WHAT YOU HAVE TO DO: From the biography of the 7th Earl of Lauderdale below, return word for word the stretch that opens with "James Maitland, 7th" and closes with "and Anne Dunbar.".

PAGE EXCERPT:

James Maitland, 7th Earl of Lauderdale (25 January 1718 – 17 August 1789), and was one of the sixteen representative peers for Scotland in the House of Lords.

Life
James Maitland was born the eldest son of Charles Maitland, 6th Earl of Lauderdale (the second but eldest surviving son of John Maitland, 5th Earl of Lauderdale and Lady Margaret Cunningham) and Lady Elizabeth Ogilvy, daughter of James Ogilvy, 4th Earl of Findlater and Anne Dunbar.

He served for twenty-five years in the army; and was appointed Lieutenant-colonel of the 16th Regiment of Foot on 20 September 1745. He resigned his commission upon the promotion of a junior officer above him.

He was also unlucky under the Heritable Jurisdictions (Scotland) Act 1746 which abolished heritable jurisdictions, when he got for the Regality of Thirlestane and bailiary of Lauderdale £1000, instead of the £8000 he claimed.

He was a Lord of Police from February 1766 until the abolition of that board in 1782; and Rector of the University of Glasgow from 1779 to 1781.

Lord Lauderdale died at Haltoun House.

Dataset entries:

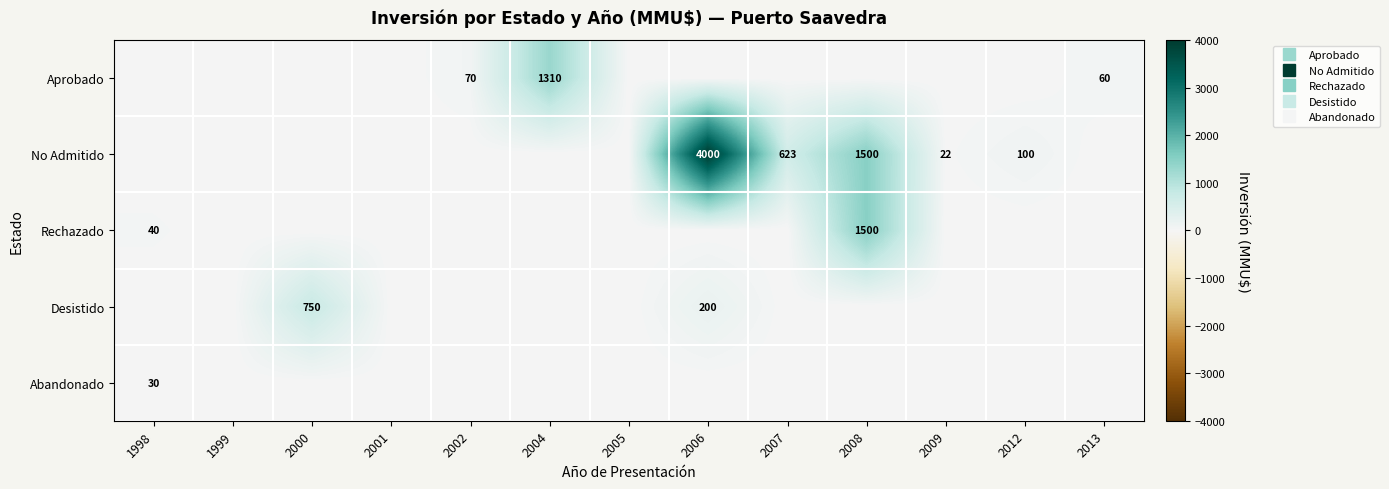

What is the highest value of the Abandonado series?

30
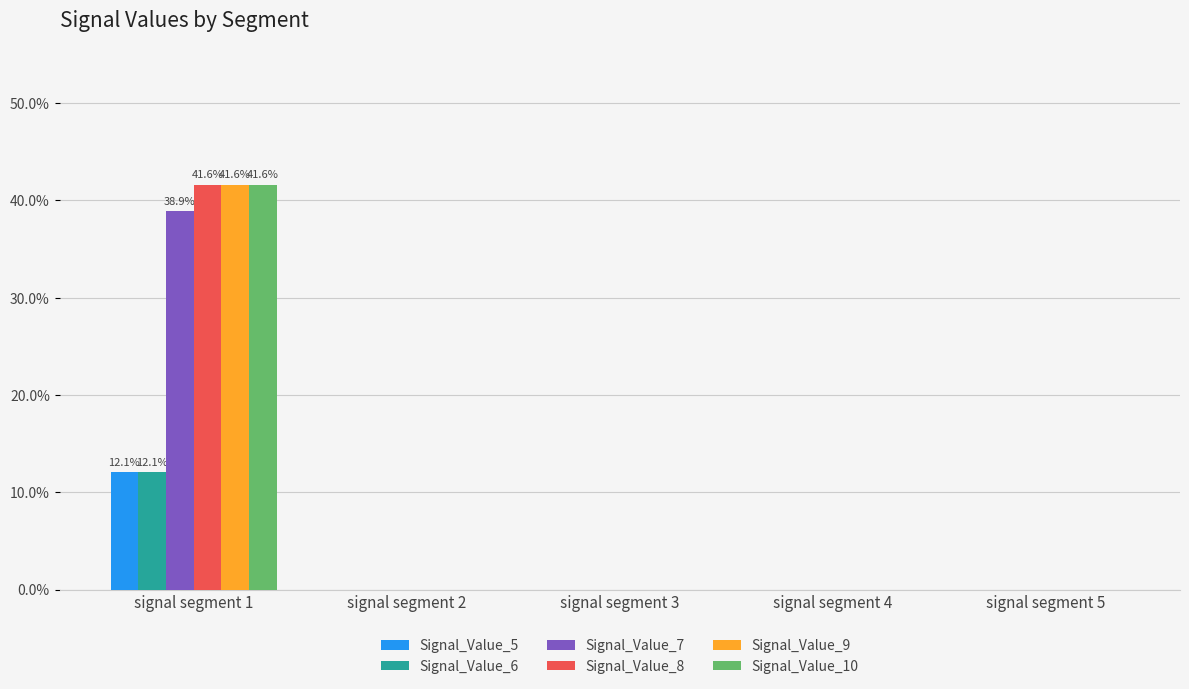

What are all the series names shown in the legend?

Signal_Value_5, Signal_Value_6, Signal_Value_7, Signal_Value_8, Signal_Value_9, Signal_Value_10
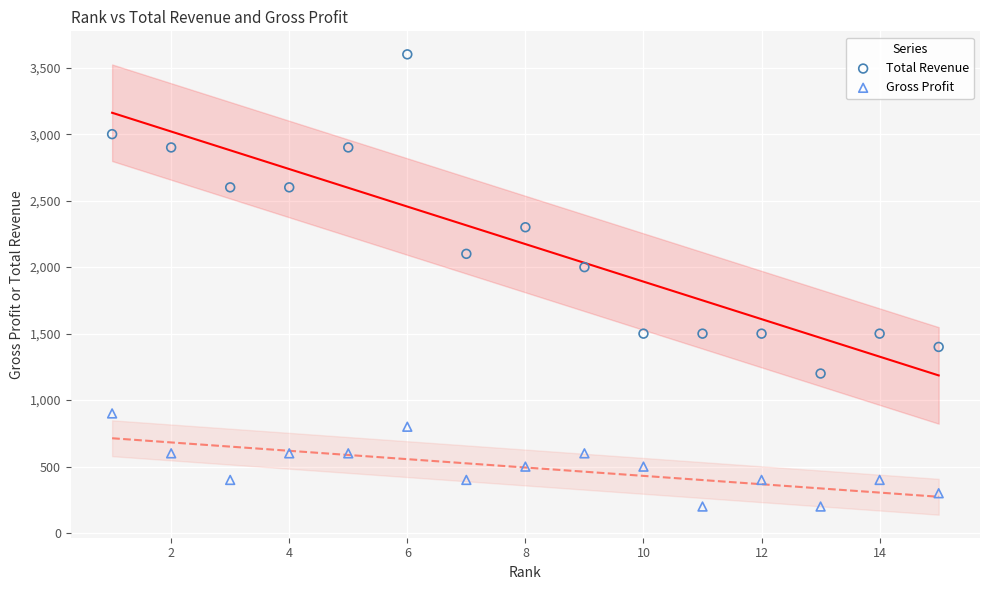

Which series has the widest spread of Y values?

Total Revenue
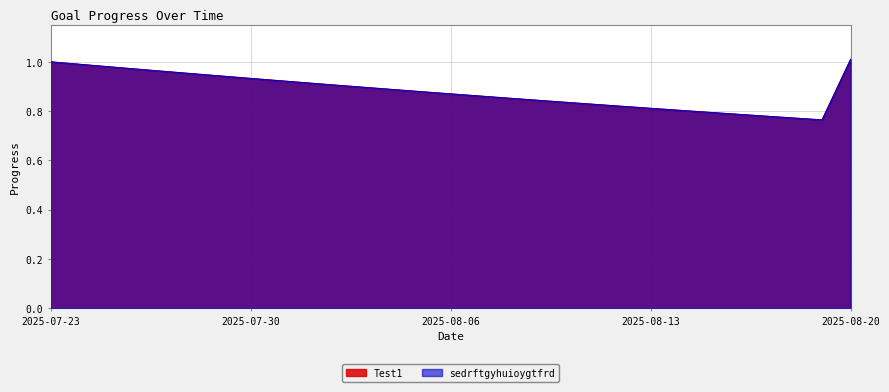

Which series changed the most between 2025-08-04 and 2025-08-17?

Test1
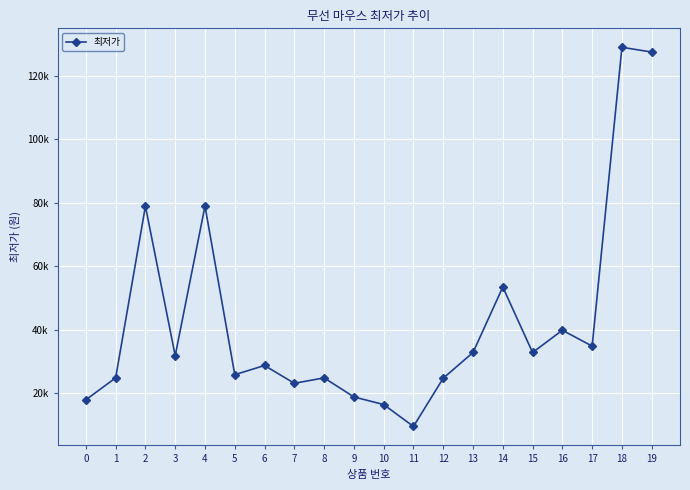

At which category does the data reach its first local valley?

3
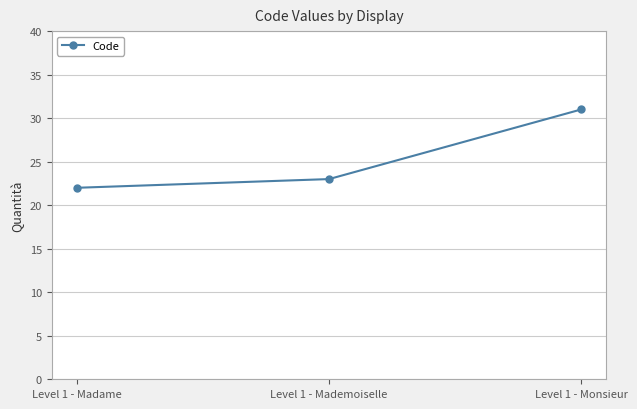

What is the difference between the values at Level 1 - Madame and Level 1 - Mademoiselle?

1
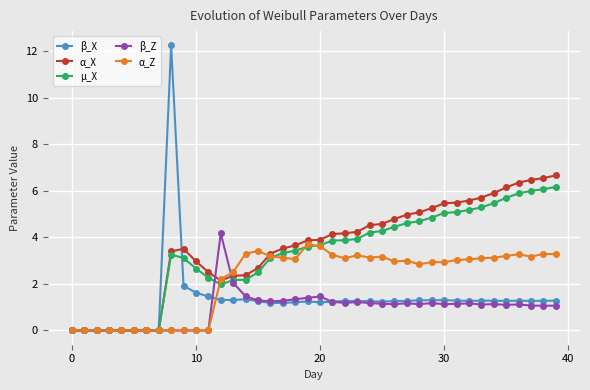

How many lines are shown in the chart?

5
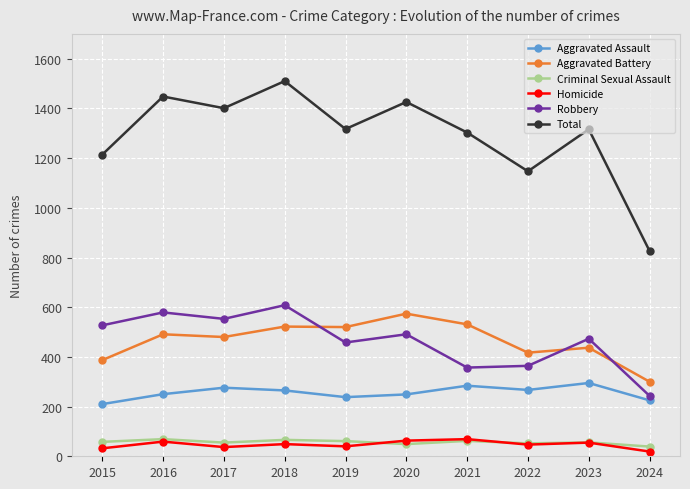

Which series changed the most between 2023 and 2024?

Total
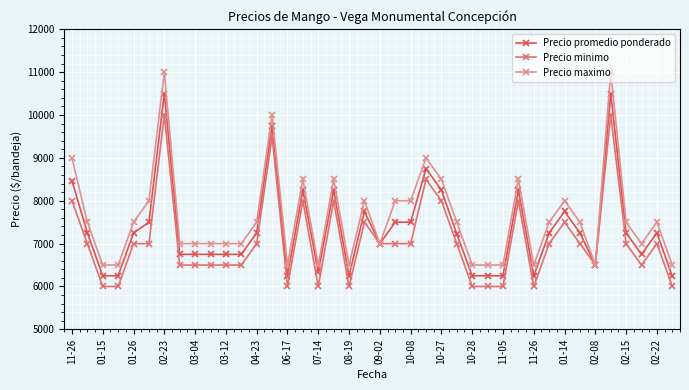

Rank the series by their average value, from highest to lowest.

Precio maximo, Precio promedio ponderado, Precio minimo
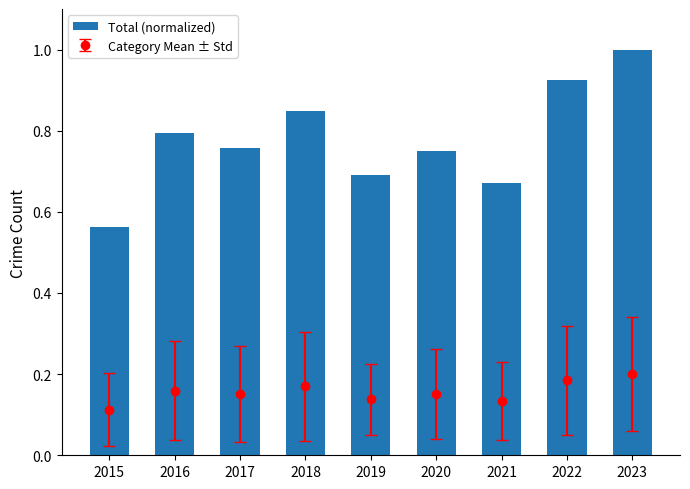

True or false: the data shows 1.0 at 2023.

True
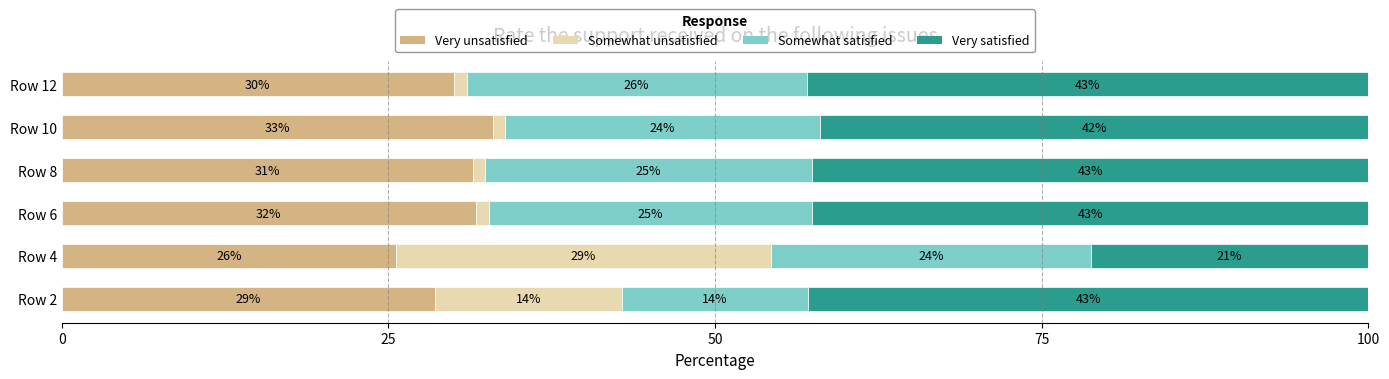

What is the total value across all series at Row 4?

100.0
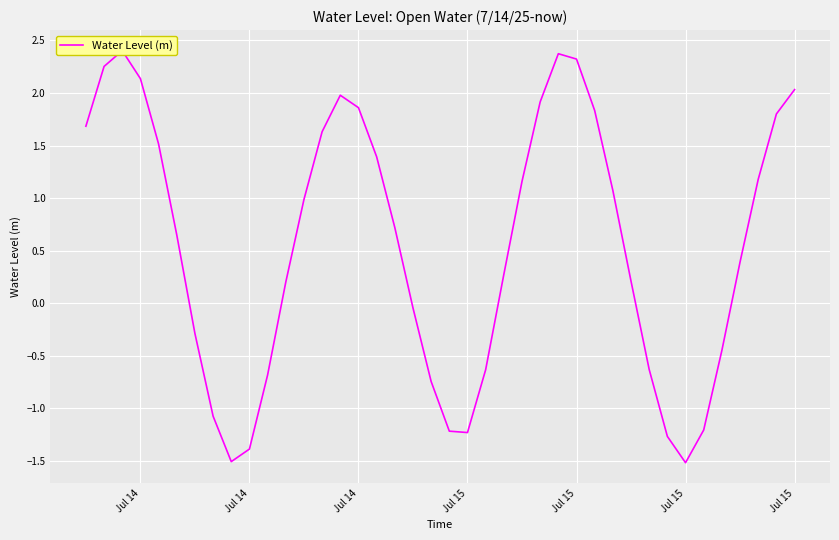

How many points are higher than both their immediate neighbors (excluding endpoints)?

3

SOLVED PROBLEM:
James Maitland, 7th Earl of Lauderdale (25 January 1718 – 17 August 1789), and was one of the sixteen representative peers for Scotland in the House of Lords.

Life
James Maitland was born the eldest son of Charles Maitland, 6th Earl of Lauderdale (the second but eldest surviving son of John Maitland, 5th Earl of Lauderdale and Lady Margaret Cunningham) and Lady Elizabeth Ogilvy, daughter of James Ogilvy, 4th Earl of Findlater and Anne Dunbar.